As with any growth or deformity, the tourists always want to know: “A victim of…?” The tourists don’t want to say the dirty word themselves, but are itching to hear it, pronounced authentically by this kerchiefed babushka.
Lila casts down her eyes, confirms: “Chernobyl.”
She says this even though her husband never served in Chernobyl or had anything to do with i
t. The most he’d done was help hose off their apartment building, as per government recommendations, but the spray of the garden hose only reached the second floor, and they lived on the third, so who knew how much of the fallout they’d absorbed? The government had also recommended they drink wine to protect against the radiation, but the grandparents didn’t have wine themselves and didn’t know anyone so fancy. Pyotr’s skin hadn’t melted off like that poor woman’s had, the one on the local news—she’d bathed in one of the rivers—but no one can prove that he isn’t a victim. And the people who might take issue with the misuse of the term, the ones most territorial about it, tend to be dead.

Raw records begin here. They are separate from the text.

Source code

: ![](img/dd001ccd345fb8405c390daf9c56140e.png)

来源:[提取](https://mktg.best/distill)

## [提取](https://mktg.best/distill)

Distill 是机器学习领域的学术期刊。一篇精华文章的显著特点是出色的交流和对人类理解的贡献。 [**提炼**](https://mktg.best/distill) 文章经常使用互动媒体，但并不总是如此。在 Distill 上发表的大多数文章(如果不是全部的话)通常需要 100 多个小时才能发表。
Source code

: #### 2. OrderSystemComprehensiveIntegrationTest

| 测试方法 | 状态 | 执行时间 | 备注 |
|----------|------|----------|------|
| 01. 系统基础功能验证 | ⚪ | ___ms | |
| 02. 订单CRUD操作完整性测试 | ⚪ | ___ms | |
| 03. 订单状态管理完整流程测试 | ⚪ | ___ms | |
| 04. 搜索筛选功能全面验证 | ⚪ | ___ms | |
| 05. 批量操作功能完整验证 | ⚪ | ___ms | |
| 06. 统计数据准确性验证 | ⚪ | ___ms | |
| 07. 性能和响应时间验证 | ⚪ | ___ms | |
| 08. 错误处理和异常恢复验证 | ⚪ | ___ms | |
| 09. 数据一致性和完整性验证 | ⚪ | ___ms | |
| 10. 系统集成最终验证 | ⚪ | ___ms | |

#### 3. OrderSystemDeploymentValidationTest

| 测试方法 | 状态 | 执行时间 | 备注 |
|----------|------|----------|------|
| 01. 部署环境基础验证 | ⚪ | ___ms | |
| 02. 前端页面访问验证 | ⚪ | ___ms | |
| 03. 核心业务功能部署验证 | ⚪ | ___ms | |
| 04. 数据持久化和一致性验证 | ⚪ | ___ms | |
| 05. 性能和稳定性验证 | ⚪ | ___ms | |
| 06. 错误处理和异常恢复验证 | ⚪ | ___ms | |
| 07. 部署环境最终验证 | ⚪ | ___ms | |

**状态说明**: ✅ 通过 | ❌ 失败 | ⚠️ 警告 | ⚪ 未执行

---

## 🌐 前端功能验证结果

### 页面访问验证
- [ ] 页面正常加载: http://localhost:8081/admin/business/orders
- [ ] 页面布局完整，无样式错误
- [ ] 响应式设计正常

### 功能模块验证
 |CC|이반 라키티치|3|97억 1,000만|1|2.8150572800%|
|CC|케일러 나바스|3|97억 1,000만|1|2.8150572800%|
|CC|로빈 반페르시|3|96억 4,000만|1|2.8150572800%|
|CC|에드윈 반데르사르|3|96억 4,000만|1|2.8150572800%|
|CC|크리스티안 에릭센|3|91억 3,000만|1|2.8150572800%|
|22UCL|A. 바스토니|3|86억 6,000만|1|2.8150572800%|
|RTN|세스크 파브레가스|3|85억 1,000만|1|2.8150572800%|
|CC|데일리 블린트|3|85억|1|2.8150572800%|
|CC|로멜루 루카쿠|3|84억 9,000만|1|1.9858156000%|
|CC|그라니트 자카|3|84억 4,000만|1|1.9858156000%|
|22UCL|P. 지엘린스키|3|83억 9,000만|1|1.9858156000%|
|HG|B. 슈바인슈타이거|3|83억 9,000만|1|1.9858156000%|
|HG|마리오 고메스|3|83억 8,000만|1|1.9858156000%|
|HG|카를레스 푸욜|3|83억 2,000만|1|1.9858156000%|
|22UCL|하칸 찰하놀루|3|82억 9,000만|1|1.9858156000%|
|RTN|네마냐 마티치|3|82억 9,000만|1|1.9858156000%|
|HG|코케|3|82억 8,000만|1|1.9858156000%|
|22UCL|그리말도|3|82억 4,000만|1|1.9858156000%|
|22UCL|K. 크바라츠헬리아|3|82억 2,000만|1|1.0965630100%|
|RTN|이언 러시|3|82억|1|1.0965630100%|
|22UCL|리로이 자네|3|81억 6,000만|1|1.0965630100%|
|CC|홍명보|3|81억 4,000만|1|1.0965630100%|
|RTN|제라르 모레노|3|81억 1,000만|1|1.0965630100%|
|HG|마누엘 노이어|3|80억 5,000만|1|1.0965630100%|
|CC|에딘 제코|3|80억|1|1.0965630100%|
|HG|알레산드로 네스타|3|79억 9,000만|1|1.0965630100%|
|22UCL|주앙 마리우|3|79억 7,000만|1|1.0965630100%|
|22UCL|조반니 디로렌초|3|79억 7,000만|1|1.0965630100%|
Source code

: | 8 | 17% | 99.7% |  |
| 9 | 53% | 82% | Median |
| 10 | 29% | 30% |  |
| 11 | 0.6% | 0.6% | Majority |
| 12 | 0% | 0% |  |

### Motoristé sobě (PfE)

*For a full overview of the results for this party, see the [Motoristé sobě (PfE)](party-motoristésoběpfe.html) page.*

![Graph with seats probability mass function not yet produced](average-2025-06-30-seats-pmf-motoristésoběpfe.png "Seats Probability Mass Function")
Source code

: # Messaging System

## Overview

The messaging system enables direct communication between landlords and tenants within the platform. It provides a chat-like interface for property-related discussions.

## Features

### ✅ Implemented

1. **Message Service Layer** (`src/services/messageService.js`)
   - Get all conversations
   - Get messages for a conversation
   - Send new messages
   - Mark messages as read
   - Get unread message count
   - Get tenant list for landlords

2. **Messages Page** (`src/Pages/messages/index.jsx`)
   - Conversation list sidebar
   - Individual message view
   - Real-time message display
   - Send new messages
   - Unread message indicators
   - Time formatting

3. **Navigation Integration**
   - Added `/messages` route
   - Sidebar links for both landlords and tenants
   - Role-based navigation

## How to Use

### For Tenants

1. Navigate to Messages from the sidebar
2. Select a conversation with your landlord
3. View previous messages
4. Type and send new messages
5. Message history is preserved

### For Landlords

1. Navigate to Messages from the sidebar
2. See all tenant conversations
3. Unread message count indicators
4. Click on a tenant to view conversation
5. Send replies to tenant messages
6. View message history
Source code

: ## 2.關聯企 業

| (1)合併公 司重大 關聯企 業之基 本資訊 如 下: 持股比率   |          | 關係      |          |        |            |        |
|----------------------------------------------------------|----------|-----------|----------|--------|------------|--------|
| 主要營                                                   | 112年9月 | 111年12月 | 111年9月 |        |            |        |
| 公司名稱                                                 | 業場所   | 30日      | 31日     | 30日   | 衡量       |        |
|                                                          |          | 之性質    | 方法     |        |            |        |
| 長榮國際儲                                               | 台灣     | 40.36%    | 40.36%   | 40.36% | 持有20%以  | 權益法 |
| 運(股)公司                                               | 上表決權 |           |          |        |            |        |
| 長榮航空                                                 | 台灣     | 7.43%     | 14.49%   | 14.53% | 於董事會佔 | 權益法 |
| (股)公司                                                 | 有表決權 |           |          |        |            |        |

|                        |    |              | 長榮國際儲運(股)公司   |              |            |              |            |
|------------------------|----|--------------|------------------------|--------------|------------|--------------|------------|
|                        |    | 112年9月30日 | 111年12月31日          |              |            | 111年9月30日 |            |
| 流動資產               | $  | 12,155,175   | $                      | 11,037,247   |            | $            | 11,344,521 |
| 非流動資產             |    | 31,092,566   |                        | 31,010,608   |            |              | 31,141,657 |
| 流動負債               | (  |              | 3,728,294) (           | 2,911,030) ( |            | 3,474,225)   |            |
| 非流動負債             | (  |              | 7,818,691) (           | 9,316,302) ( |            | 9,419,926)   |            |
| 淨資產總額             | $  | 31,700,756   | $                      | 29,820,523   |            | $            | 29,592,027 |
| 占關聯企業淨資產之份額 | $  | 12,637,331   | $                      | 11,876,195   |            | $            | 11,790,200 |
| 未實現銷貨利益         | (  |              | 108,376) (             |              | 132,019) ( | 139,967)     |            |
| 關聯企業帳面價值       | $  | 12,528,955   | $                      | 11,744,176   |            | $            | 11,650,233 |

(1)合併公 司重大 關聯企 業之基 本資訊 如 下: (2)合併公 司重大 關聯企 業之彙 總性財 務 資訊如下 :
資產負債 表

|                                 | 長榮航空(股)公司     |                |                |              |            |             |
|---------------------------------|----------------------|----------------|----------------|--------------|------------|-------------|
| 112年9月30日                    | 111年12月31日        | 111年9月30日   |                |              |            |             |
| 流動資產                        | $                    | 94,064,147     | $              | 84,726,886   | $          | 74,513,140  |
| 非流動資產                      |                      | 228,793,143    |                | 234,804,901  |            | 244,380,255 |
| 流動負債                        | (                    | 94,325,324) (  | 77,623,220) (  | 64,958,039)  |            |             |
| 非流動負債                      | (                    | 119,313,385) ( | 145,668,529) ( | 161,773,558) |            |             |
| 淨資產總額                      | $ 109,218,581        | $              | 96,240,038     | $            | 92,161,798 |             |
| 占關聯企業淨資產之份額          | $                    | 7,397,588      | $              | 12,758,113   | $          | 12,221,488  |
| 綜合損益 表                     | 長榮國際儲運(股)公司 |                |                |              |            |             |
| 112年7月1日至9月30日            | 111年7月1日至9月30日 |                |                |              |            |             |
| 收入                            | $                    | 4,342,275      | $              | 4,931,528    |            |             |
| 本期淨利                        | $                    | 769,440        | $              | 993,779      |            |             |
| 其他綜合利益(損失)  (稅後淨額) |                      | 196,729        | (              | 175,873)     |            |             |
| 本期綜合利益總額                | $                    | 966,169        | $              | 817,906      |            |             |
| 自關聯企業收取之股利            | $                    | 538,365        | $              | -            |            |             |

Anyway, at the word “Chernobyl,” the tourists have their wallets out.
* * *
—
The grandparents are eating nettle soup when they spot the roach sitting right above them, on the kitchen ceiling. Its silver chain swings back and forth as though to hypnotize them. Pyotr drops his spoon into his soup.
The lid of the tin box must have come open when Lila shoved it into the closet. But she doesn’t want to be the one to put the roach back in the box.
Pyotr won’t put it back either, even though pests are his domain, his only domain, while Lila cooks, cleans, and all the rest.
The roach stays on the ceiling, and the grandparents endure their meal.
They make sure not to leave any food out, hoping that the thing will leave the apartment on its own. But in the coming weeks, every time they think it’s finally gone, it skulks out from under the stove or shoe rack, from between their clothes in the wardrobe, the chain dragging behind it.